Should I write "Day 1"?
There's every chance I do not know who you are and you do not know who I am. There's every chance you are in a better or worse mood than I am. There's every chance I'm typing all these words and throwing them into a virtual void.
Well, it's 4:15 am on a May morning, I’m in my third month of quarantine and I’ve been paying the dues for this domain for a year. Thought to myself, maybe lets give it a try. You see, insecurities start to surface specifically at night. I still haven’t googled why that happens but it is probably because nights grant us the silence we can’t always bear. You try to paint them with a show on Netflix, a set of wise answers on Quora, and a bit of mindless social media scrolling that you don’t truly require. And, even though the eeriness is calming, the riot that sets off in the brain is unexplainable. Insecurities love the dark.
There used to be a time when it was easier for me to express myself. I would just pour my heart out into notebooks. Virtual ones, of course. We live in 2020. Put it up online as a 2200 character worth of caption on Instagram, people would tell me they resonate with me and I’d write “Thank you, you’re so kind!” and bam! Problem solved. Aah, technology. Makes us do things we never thought we’d do. We hate it but we absolutely love it too. We get fed up of it but we also can never have enough. As, you can probably observe, my thoughts aren’t well articulated at the moment. I’m frequently caught wondering about things that may or may not matter, right before I sleep. Is this a sort of self-help lullaby? I am unsure. But, wouldn’t hurt to try.
I guess, what I’m trying to say is, all I knew was this one thing. One thing that kept me sane. One thing that kept me grounded, happy, and positive. It’s funny how I am 25 and know nothing else that makes me feel this way. My loved ones keep trying to tell me what would be good for me to do, what changes I can bring to my life now that we live in a world where corona exists too and what would be a good idea to pursue. They are beautifully supportive. But, I don’t know how to make anyone understand what travel meant to me. I don’t know the words to describe this emptiness I feel. I’m in no way, trying to be ungrateful to my very privileged life. I’ve never finished anything in my life, maybe except for my years school and college. And, travel had no beginning or end. It was just what it was. People, places, food, their little traditions, their vast mountains, a distant wild animal, friendships. It was a state of flow. No, It wasn’t like a river’s flow.

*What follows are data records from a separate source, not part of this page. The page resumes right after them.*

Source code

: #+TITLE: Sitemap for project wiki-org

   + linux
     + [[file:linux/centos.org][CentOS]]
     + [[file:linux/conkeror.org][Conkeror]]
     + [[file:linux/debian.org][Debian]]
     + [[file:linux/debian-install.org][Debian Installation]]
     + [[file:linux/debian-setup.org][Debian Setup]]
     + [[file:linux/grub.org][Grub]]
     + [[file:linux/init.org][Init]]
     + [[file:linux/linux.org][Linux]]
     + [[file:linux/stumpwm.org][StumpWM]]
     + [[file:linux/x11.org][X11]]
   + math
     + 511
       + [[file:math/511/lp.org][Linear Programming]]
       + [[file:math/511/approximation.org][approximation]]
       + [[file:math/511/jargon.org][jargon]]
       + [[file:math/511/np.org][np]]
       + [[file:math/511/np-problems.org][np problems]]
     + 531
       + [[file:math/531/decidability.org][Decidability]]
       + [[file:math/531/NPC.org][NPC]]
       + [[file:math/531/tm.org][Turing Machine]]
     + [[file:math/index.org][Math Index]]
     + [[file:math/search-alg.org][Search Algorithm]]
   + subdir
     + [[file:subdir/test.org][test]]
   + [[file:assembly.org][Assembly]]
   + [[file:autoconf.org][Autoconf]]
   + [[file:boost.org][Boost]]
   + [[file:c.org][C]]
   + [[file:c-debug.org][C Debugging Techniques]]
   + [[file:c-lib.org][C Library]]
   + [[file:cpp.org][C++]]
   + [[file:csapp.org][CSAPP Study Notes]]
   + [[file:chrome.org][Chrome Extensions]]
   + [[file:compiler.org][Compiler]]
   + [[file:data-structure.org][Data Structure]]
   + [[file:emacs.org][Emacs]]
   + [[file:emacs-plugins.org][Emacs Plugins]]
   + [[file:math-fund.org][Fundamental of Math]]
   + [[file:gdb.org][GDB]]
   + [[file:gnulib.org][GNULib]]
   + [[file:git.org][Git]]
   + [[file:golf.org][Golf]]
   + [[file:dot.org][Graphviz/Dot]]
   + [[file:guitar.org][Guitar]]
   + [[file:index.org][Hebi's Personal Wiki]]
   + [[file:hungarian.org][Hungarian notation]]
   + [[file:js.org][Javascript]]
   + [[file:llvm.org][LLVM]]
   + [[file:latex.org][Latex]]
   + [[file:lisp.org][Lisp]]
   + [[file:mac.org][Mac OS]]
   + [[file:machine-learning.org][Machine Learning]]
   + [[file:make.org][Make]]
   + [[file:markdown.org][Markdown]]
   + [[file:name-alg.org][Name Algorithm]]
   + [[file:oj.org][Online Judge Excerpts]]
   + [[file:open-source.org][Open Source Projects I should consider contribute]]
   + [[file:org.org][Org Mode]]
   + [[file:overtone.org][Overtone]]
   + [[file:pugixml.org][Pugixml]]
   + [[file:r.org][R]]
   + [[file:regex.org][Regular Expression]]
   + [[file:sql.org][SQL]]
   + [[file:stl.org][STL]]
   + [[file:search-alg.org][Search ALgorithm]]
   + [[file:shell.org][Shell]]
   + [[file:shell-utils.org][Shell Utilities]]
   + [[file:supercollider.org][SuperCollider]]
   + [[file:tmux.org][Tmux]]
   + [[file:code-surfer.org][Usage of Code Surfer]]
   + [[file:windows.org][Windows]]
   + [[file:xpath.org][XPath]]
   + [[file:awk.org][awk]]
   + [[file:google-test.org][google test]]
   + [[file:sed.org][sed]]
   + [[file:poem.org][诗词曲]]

It was more like, me, in my body, flowing almost spiritually.
I’m coming to terms with the fact that I can’t travel for a while, ad I want to use this time to find something else that gives me half the solace it gave to me. Maybe, let’s not use the word “finding”..maybe I’ll just try and manifest it, try to find joys in little things. Can you imagine I get nervous laughing in front of my parents, so I frown instead, and then a really ugly crack appears out of nowhere in between my eyebrows, on my forehead? It apparently makes me think I look angry but I honestly look like a swollen potato. It just makes me really glad that it’s symmetrical though. Also, did you know, the word “just” has so many random meanings? You can use it to amplify any short sentence. English is weird. However, we were talking about little joys. So, today, I’m proposing to myself to write these conclusion-less blog posts about my thoughts and erratic gibberish to make some sense in a world that doesn’t make sense to me right now. I want to learn how to start things and complete them, use those hula hoops lying in the corner of my bedroom, burn my fingers and shriek a little more in the kitchen. I definitely don’t want to work out when I don’t feel like and I pretty much want to smile more. I guess, whoever has reached the end of this blog, bravo! You’re a good finisher. Hah.